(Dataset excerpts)
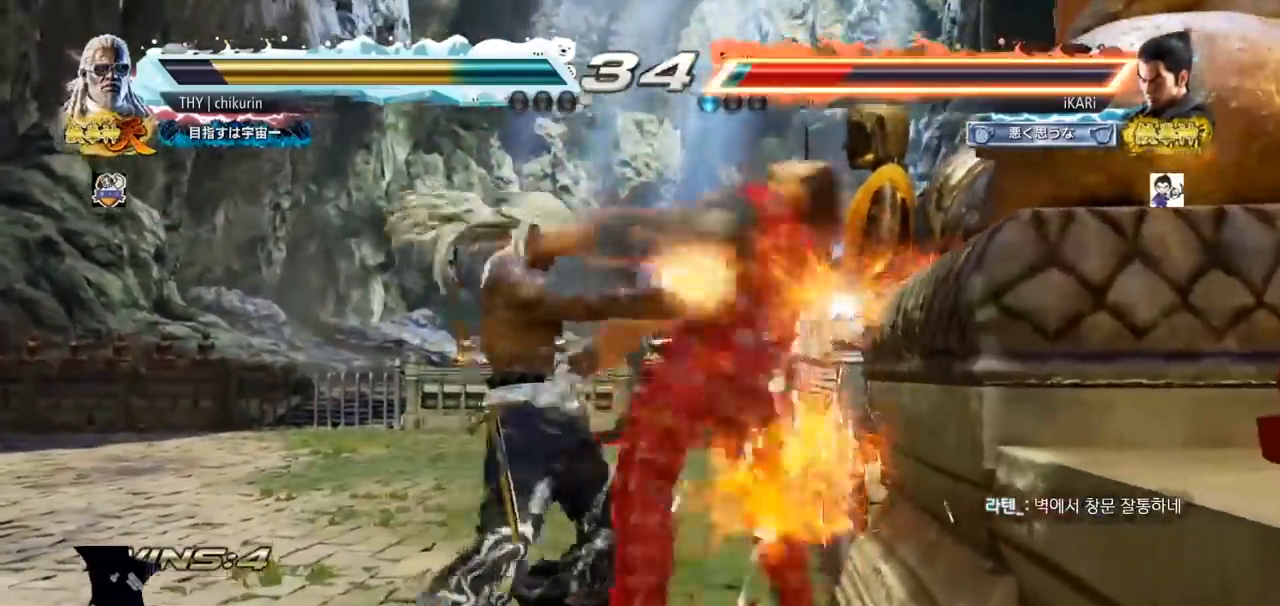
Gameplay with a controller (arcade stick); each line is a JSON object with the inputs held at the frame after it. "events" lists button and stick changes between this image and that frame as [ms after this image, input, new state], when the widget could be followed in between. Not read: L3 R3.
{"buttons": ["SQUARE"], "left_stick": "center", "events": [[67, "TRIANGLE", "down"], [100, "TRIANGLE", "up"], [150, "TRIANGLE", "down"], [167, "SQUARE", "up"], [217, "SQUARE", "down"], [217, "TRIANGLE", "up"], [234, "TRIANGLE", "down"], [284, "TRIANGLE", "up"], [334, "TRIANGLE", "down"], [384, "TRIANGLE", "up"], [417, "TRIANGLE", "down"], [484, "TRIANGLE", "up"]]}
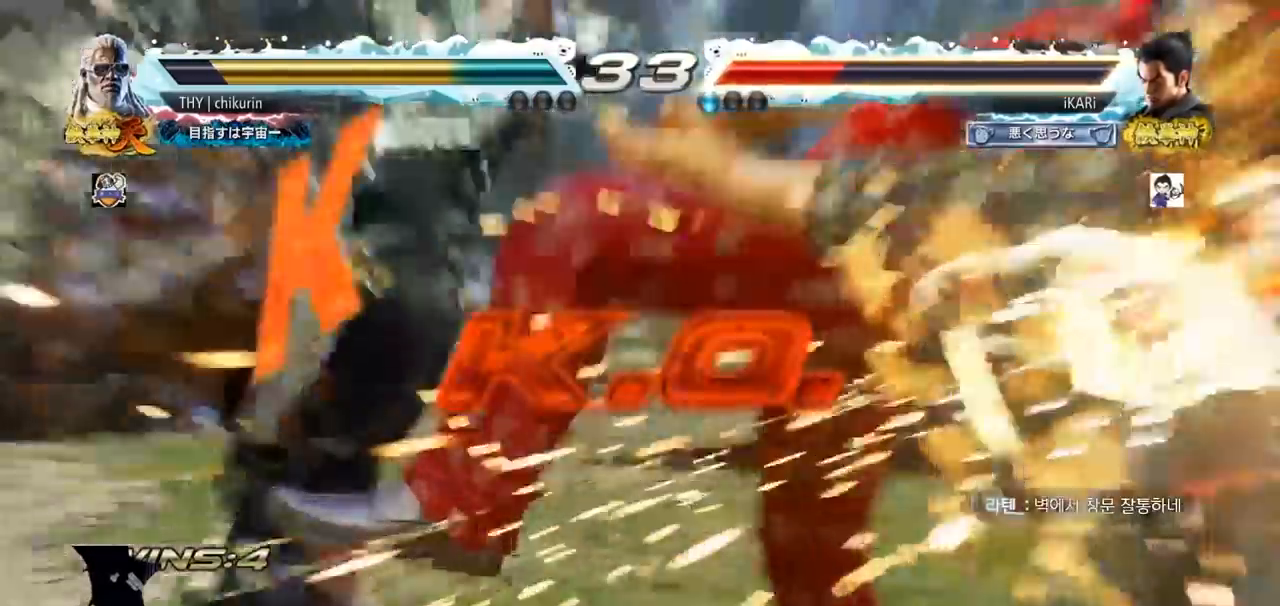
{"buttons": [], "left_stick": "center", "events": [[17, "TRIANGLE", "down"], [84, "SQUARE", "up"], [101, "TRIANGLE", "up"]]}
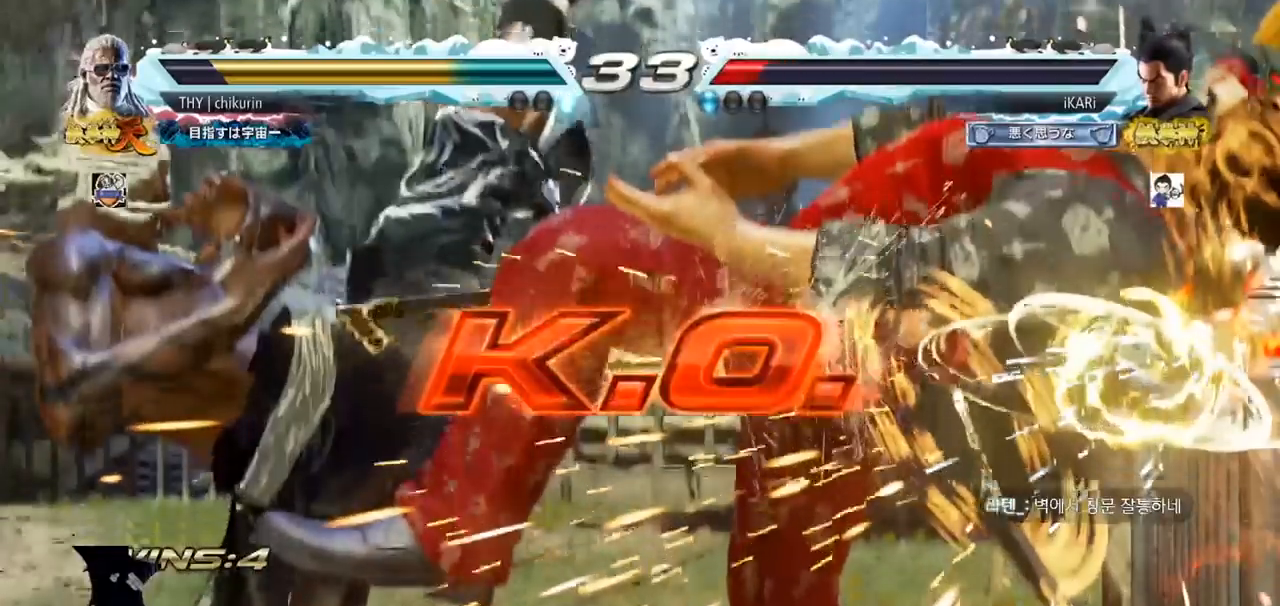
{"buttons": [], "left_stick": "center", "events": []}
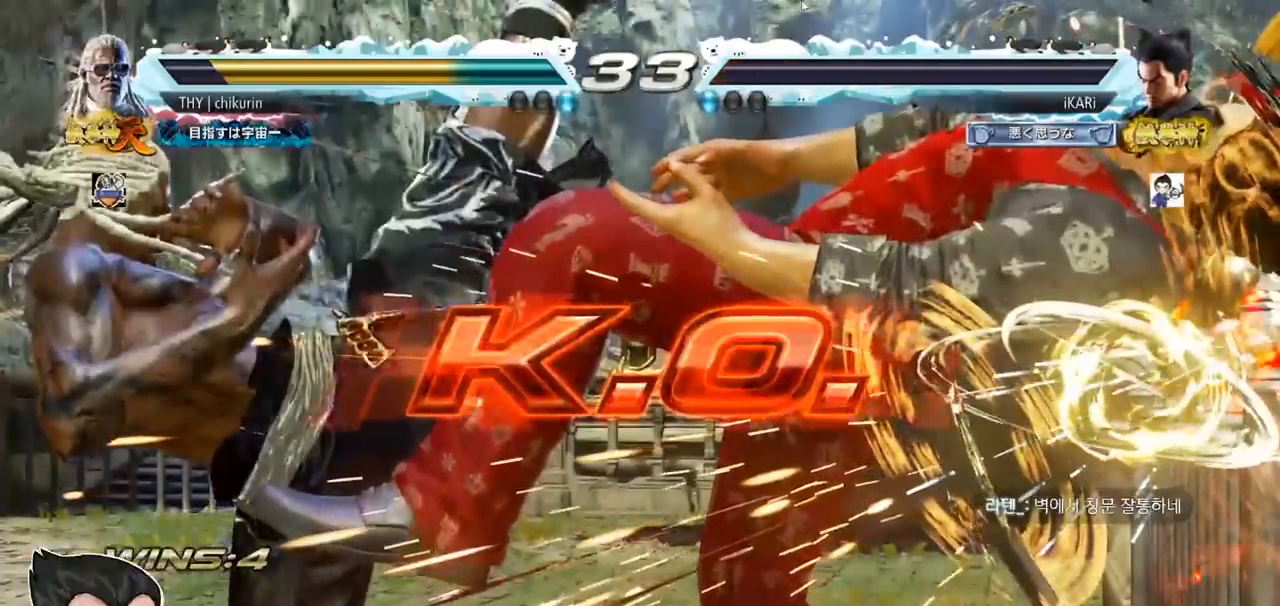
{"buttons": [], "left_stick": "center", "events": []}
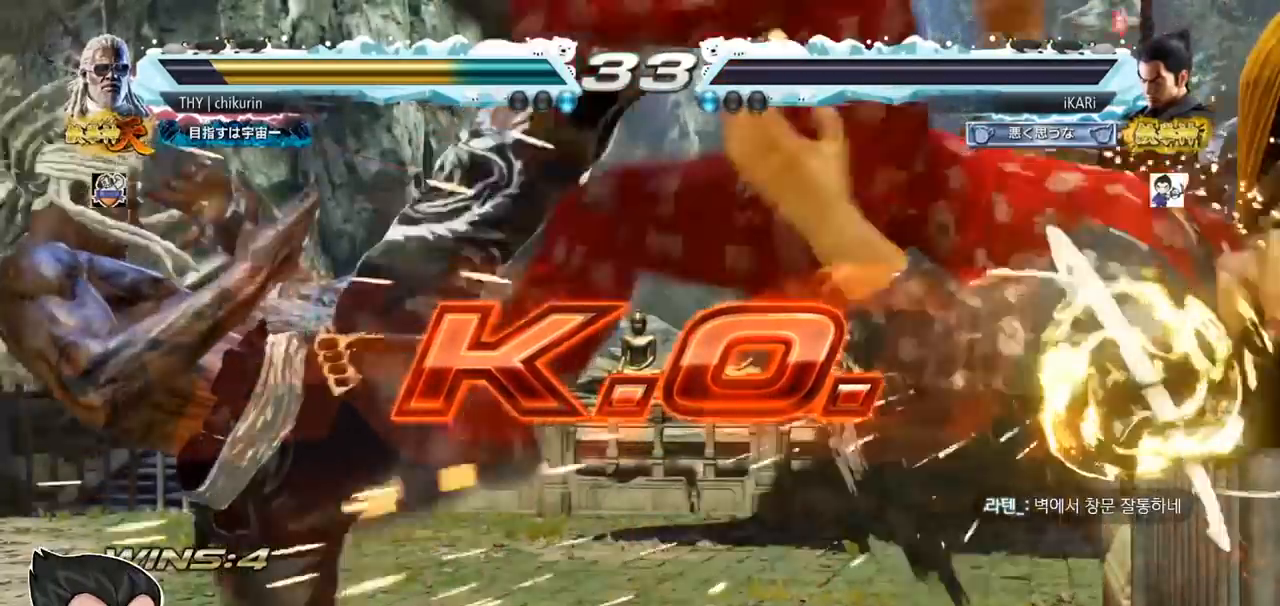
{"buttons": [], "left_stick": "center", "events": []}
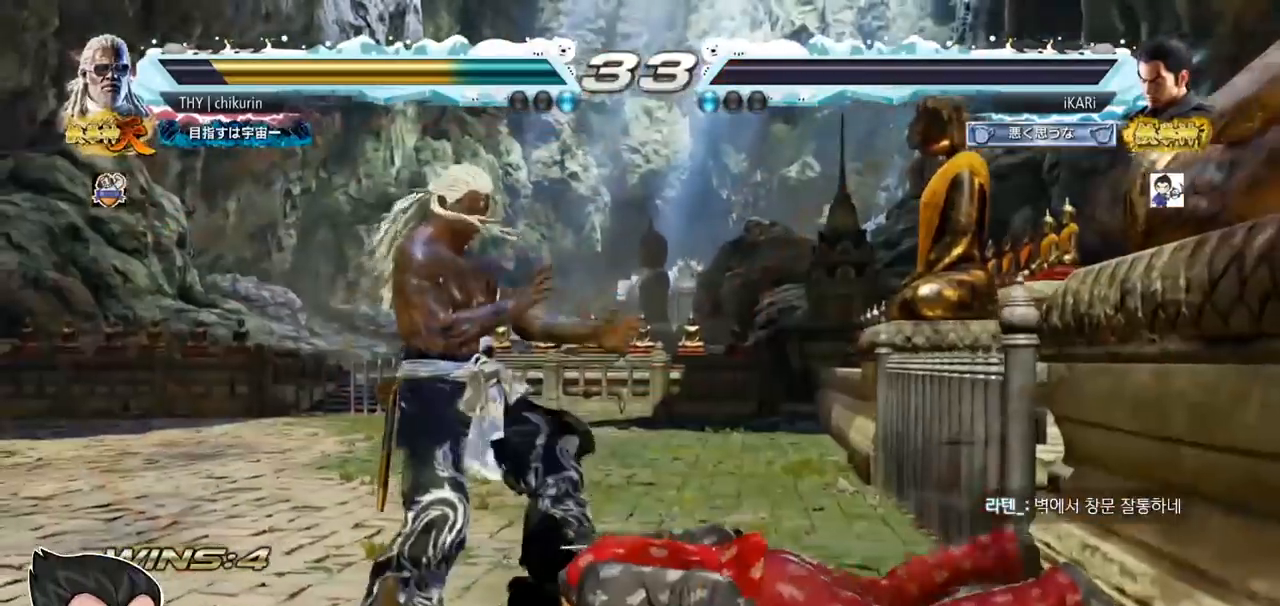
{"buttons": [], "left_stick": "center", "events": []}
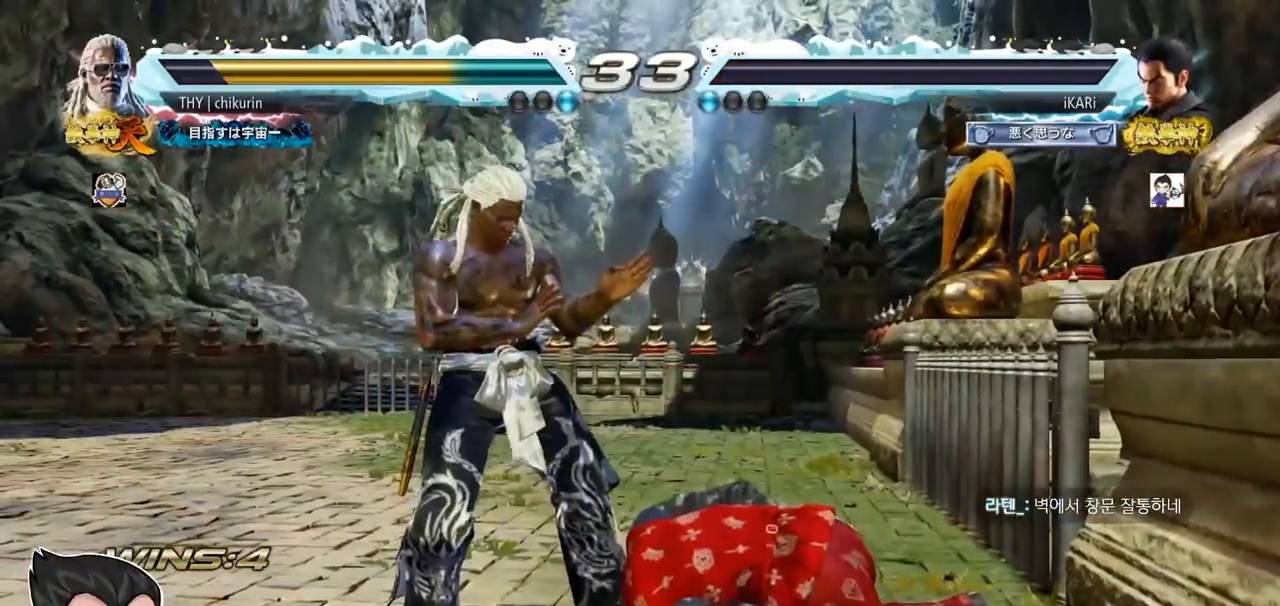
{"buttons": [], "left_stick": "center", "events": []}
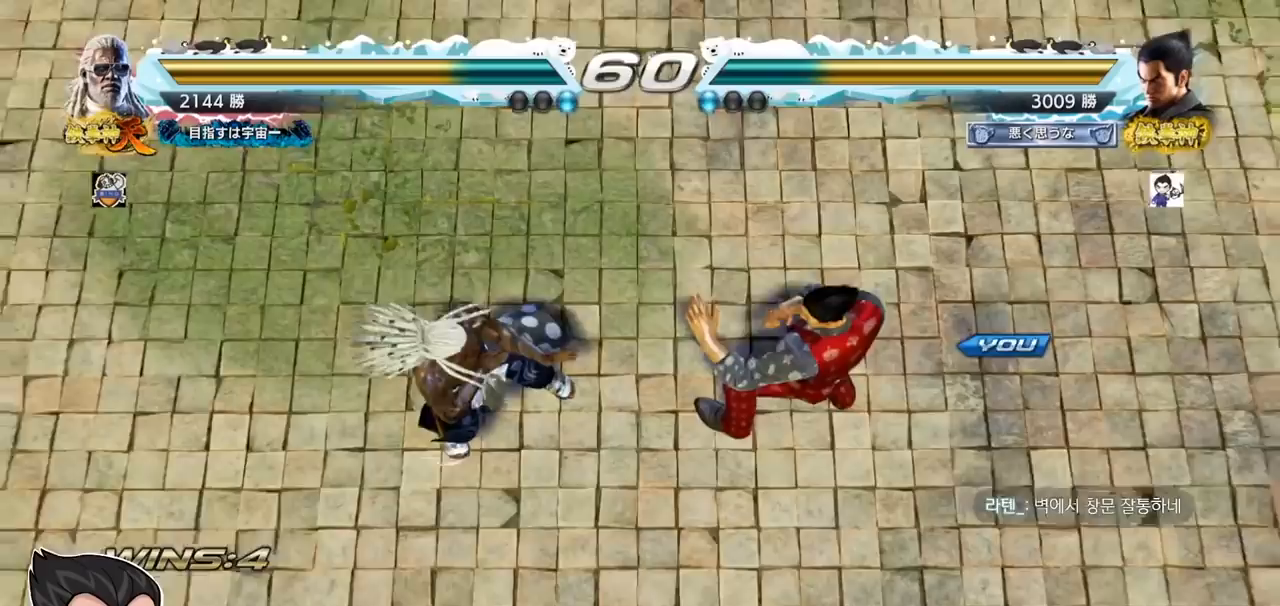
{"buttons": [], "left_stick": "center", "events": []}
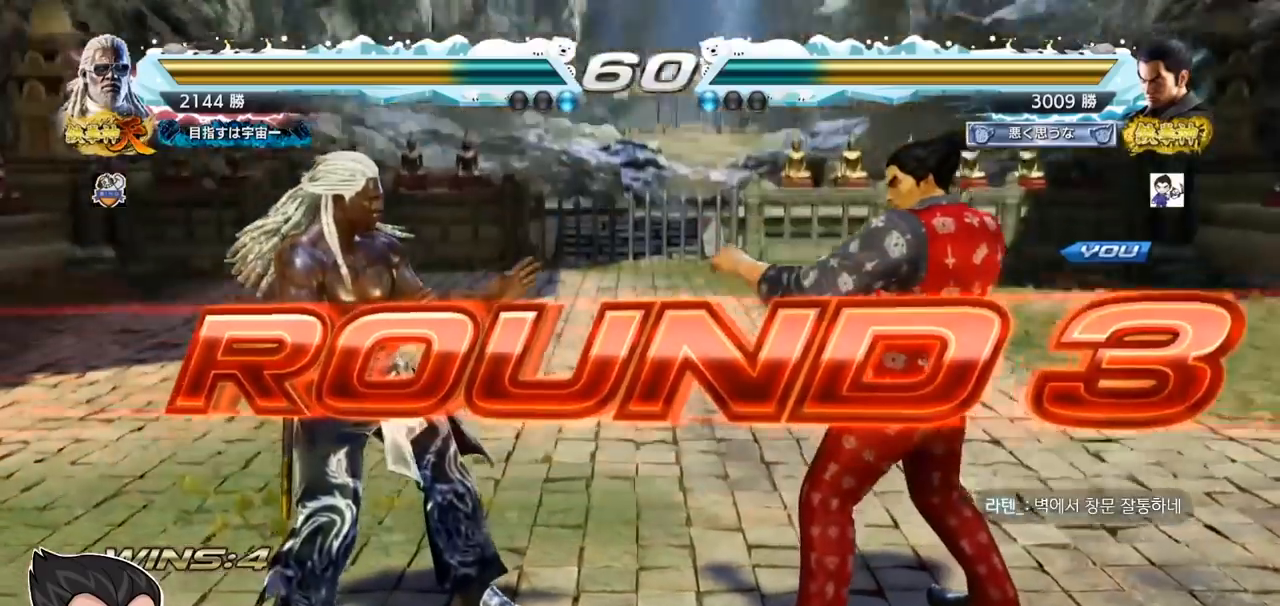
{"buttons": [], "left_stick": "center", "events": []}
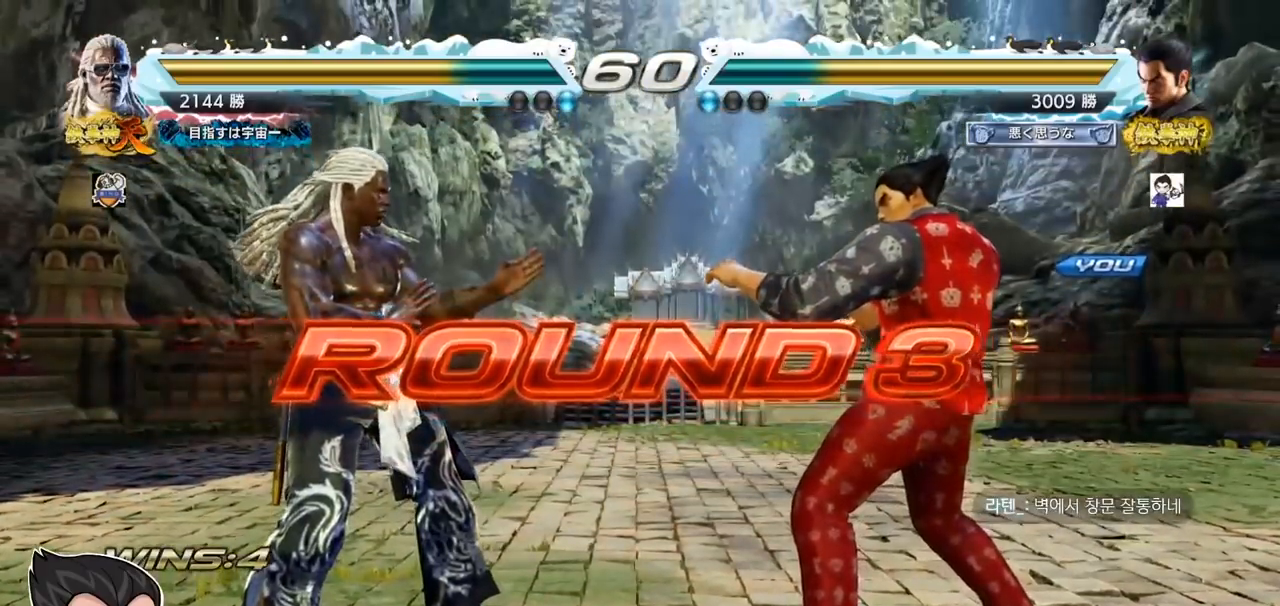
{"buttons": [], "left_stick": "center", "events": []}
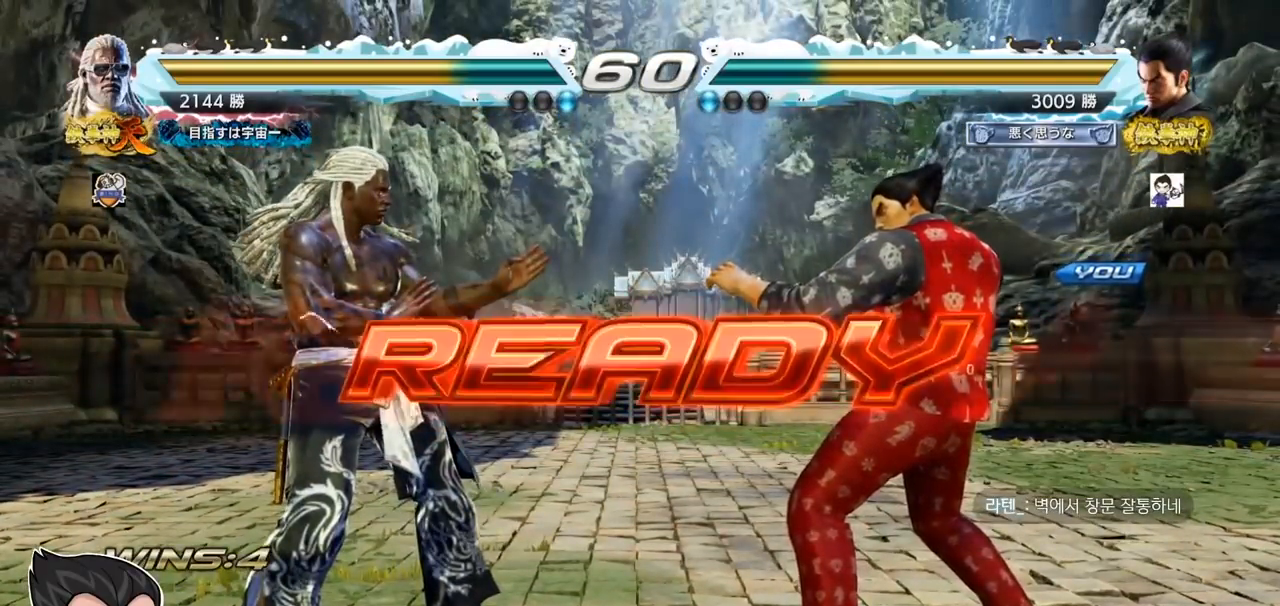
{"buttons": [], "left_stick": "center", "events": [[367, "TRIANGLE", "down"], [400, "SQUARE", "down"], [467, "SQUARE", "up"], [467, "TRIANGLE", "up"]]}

== EXERCISE PROMPT ==
Which lines above include the string "down"? Show them.

== FINISHED TASK ==
{"buttons": ["SQUARE"], "left_stick": "center", "events": [[67, "TRIANGLE", "down"], [100, "TRIANGLE", "up"], [150, "TRIANGLE", "down"], [167, "SQUARE", "up"], [217, "SQUARE", "down"], [217, "TRIANGLE", "up"], [234, "TRIANGLE", "down"], [284, "TRIANGLE", "up"], [334, "TRIANGLE", "down"], [384, "TRIANGLE", "up"], [417, "TRIANGLE", "down"], [484, "TRIANGLE", "up"]]}
{"buttons": [], "left_stick": "center", "events": [[17, "TRIANGLE", "down"], [84, "SQUARE", "up"], [101, "TRIANGLE", "up"]]}
{"buttons": [], "left_stick": "center", "events": [[367, "TRIANGLE", "down"], [400, "SQUARE", "down"], [467, "SQUARE", "up"], [467, "TRIANGLE", "up"]]}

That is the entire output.